We are located in the Department of Psychology at Northeastern University, with secondary sites in the Department of Psychiatry and the Martinos Center for Biomedical Imaging at the Massachusetts General Hospital in Boston, MA USA.
The IASLab is directed by Professors Karen Quigley, Jordan Theriault, and Lisa Feldman Barrett and consists of research scientists, postdoctoral research fellows, graduate students, undergraduate students, and postbaccalaureate research staff. We collaborate with scientists and scholars around the globe, united by a passion to understand how a human mind arises from the continual conversation between a brain, its body, and the surrounding world (populated with other brains-in-bodies). The IASLab is transdisciplinary — we integrate evidence, concepts and methods from a range of scientific disciplines beyond psychology, including biochemistry, physiology, evolutionary and developmental neurobiology, ethology, neuroanatomy and neuroscience, anthropology, and linguistics, with additional conceptual tools from philosophy, history, and engineering. The resulting hypotheses transcend the boundaries of any single discipline.
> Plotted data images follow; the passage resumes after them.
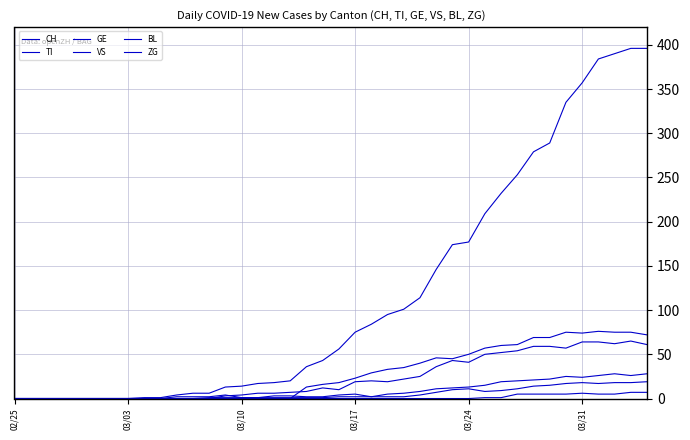

How many lines are shown in the chart?

6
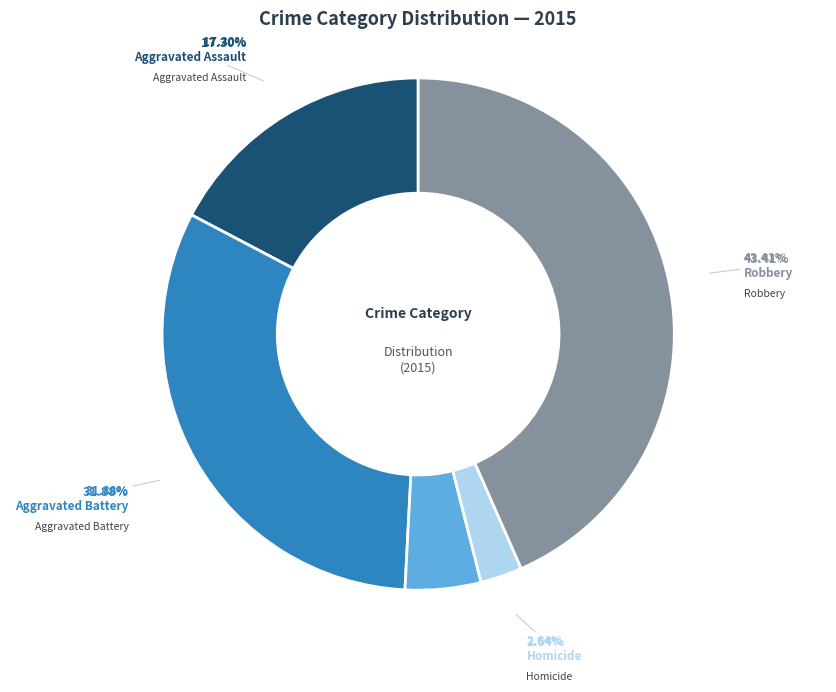

Which has a higher value, Aggravated Assault or Robbery?

Robbery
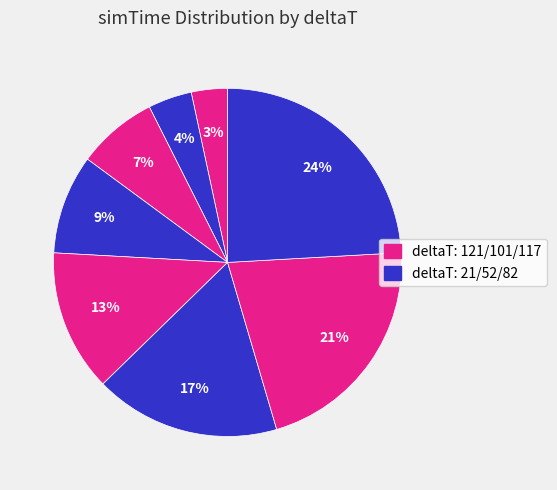

How many slices are in this pie chart?

8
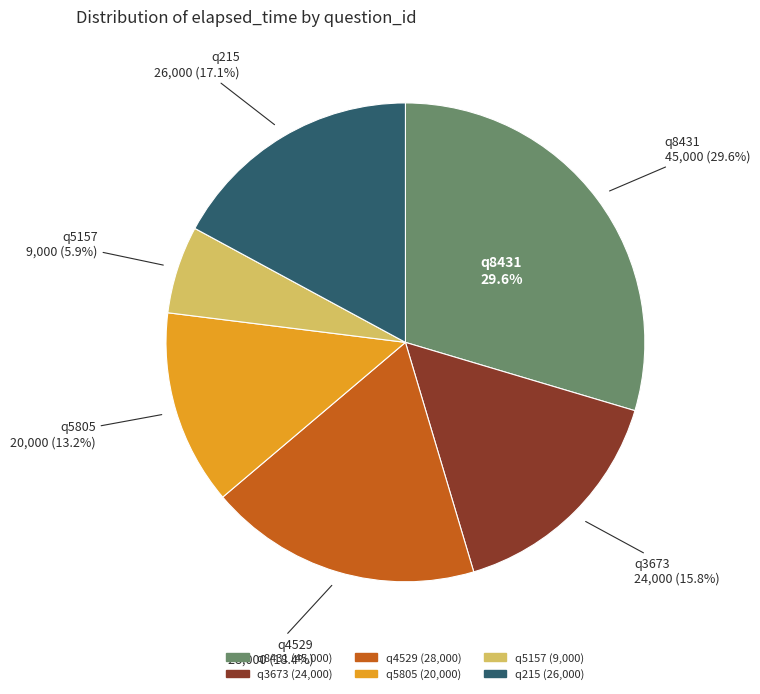

Is there a majority slice in this chart?

No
The IASLab is best known for our research on emotion, stress, and affect, but we are broadly interested in how your brain understands what is going on in your body in relation to what is happening around you in the world, filtered through your past experience. This describes psychological phenomena like emotion, stress, and affect, but also perception, attention, memory, decision-making, action, categorization, and other topics that are conventionally studied separately. We’ve begun to consider how metabolism plays a role in these phenomena. To explore these topics, we use a combination of functional neuroimaging and a variety of methods used within the lab and in the world, including physiological measurements, behavioral tests, and ratings of experience. Collectively, we call this the biopsychosocial construction of the mind, or simply the constructed mind approach. See the research areas on our home page to see some of our research projects that use this approach.
Coming soon!
The validity and trustworthiness of scientific knowledge is maximized when it emerges from a diverse and self-critical scientific community of experts (Harding, 2015; Longino, 1990; Oreskes, 2019) A diverse scientific community brings more perspectives to bear and facilitates discovery. A diverse scientific community is also more likely be self-correcting when scientists with diverse views challenge each other during the collective give-and-take of critical examination. The IASLab is a diverse, self-critical scientific community of experts from a variety of scholarly fields. For many years, full time members of the lab have been 65–70% female and have been diverse ethnically/racially, economically, and in sexual orientation and gender identity. Across the history of the lab, 14% of full time IASLab members have been from racial or ethnic groups that have been historically underrepresented/excluded in STEM; 17% belonged to low socioeconomic status backgrounds; 9% were first-generation college students; and 19% indicated other aspects of identity that are historically underrepresented/excluded in STEM. More than half of our peer-reviewed published papers include at least one mentee author from a group that is underrepresented in STEM.